Personally, I am of the Jaynesian school of thought which holds that if two agents have the same state of information, then they ought to assign the same probability distributions.

I've been reading this. The explanations are good and the exercises are interesting, but I can't find any form of solutions manual(if there is one please let me know). This is a big drawback if you want to use it for self/independent study.

If only this book had some more examples of applications, it be a contender for 'best introductory textbook for statistics'. As it stands, it makes a great complement to either Wasserman's All of Statistics (filling in the Bayesian side of things) or Gelman, Carlin, Rubin, Stern's Bayesian Data Analysis (filling in theoretical side of things.) There has been a huge need for a 'Jaynes-lite' which offers the philosophical grounding of P:tLoS sans its distracting (and now outdated) polemics.

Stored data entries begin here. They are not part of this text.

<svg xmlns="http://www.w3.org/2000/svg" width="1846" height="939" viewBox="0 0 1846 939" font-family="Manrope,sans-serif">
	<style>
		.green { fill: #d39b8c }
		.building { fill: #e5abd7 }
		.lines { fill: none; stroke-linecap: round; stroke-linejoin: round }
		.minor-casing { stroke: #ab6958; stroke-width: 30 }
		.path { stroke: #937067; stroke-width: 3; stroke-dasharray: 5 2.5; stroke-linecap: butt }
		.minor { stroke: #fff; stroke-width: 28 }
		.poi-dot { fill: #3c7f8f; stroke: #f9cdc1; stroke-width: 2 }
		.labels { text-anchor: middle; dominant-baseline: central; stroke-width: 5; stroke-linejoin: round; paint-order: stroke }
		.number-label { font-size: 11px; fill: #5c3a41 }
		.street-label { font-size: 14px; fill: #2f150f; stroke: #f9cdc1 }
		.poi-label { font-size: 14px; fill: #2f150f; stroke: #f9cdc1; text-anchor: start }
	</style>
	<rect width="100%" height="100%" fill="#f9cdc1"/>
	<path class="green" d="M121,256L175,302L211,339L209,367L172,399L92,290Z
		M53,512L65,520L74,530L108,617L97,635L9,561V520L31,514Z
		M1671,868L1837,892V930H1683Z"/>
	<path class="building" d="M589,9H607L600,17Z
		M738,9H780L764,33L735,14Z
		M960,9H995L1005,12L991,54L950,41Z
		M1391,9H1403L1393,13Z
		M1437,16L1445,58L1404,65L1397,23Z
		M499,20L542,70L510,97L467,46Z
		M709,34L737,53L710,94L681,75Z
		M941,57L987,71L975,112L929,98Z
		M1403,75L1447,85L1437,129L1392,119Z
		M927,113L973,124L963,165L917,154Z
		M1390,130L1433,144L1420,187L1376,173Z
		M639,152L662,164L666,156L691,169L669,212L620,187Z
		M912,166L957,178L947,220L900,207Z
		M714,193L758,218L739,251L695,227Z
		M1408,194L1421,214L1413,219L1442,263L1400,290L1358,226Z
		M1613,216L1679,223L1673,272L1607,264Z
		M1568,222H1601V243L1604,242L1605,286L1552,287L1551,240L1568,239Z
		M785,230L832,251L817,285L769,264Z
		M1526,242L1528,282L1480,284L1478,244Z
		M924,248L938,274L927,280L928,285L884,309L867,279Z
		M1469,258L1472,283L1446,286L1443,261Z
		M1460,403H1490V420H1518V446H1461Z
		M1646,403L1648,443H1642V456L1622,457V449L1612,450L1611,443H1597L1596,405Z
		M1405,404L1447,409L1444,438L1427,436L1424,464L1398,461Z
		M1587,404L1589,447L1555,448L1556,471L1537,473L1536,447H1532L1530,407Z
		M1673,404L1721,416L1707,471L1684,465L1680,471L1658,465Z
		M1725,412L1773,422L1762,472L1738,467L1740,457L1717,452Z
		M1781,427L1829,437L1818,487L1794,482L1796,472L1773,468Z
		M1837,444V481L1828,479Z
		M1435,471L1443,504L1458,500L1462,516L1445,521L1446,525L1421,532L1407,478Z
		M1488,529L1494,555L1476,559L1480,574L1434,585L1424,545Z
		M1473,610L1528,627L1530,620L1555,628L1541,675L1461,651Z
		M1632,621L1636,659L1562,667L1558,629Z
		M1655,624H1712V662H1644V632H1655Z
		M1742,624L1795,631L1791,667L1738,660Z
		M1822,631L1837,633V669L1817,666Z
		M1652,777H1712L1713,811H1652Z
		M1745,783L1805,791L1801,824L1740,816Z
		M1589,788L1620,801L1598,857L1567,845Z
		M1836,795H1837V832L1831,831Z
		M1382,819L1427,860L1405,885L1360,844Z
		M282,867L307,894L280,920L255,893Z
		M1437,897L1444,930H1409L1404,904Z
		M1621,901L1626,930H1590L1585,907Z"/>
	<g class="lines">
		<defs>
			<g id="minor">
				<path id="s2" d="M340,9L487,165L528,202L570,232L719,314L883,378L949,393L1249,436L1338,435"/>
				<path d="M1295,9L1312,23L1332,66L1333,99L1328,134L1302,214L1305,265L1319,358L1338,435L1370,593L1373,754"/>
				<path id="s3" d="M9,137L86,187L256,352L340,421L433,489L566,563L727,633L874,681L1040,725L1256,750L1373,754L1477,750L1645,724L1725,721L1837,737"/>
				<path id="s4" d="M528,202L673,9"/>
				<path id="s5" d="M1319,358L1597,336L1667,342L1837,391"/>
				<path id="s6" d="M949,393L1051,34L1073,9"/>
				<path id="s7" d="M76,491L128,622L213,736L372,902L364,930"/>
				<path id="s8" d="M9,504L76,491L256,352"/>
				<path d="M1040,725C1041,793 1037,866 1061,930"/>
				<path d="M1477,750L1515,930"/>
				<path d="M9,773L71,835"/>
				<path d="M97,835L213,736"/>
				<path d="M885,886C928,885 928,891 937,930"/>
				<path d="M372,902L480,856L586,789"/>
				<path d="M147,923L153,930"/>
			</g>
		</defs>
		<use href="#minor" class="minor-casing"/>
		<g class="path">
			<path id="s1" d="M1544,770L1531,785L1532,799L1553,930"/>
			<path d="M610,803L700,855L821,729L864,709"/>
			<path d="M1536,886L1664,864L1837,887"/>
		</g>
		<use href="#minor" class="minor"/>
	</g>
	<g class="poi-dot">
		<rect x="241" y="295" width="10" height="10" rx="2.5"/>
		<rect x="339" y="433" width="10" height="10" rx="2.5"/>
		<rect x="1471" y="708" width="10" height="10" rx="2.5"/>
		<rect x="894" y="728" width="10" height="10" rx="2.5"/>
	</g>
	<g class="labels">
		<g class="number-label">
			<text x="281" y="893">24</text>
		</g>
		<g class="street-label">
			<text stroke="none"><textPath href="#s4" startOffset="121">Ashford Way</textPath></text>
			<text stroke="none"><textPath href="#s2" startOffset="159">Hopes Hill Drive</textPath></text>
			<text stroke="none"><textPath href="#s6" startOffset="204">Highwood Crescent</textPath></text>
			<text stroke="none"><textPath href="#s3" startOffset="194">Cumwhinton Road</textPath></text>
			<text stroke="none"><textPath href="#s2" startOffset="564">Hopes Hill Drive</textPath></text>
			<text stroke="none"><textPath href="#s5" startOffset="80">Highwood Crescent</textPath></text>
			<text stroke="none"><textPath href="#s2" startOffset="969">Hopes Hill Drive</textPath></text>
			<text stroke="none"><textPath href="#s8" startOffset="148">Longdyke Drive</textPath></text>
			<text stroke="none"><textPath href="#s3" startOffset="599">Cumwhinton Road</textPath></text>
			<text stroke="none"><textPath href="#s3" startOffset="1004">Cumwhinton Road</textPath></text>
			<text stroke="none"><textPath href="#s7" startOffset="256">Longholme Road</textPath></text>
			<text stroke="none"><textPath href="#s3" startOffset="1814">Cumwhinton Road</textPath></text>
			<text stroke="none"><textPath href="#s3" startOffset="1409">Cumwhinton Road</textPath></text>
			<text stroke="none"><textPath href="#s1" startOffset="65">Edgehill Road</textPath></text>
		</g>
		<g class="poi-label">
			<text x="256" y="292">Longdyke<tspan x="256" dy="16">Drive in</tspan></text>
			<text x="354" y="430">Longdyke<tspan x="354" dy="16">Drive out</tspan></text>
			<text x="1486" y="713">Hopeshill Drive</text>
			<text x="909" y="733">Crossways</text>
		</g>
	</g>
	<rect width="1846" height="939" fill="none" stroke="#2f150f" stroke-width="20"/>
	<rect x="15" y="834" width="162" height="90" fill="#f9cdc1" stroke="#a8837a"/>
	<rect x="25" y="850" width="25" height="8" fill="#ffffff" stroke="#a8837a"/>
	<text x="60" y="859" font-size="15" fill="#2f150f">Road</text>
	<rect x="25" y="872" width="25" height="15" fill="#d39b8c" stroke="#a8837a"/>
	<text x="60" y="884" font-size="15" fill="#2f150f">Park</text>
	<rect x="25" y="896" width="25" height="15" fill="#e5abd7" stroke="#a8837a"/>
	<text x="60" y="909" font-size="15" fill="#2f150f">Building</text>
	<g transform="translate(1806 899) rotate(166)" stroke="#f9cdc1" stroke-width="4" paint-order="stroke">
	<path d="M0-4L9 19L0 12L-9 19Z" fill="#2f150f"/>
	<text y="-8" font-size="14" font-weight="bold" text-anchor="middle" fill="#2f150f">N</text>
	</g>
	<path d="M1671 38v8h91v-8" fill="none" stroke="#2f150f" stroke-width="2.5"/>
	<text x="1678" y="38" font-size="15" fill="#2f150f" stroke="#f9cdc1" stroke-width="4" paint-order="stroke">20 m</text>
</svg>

How does this compare to Data Analysis: A Bayesian Tutorial? In any case, you should post your suggestion in the Best Textbooks thread.

I haven't looked through Silva. Kadane does have the advantage of being free to access, however!

I'll second this question. I just started going through Silva's Data Analysis, which seems really good, though I'm only at chapter 3. My only complaint is that I wish there were exercises at the end of each chapter.

[-][anonymous]00

Very nice. I would recommend it over Jaynes for anyone interested in learning what statistics is all about.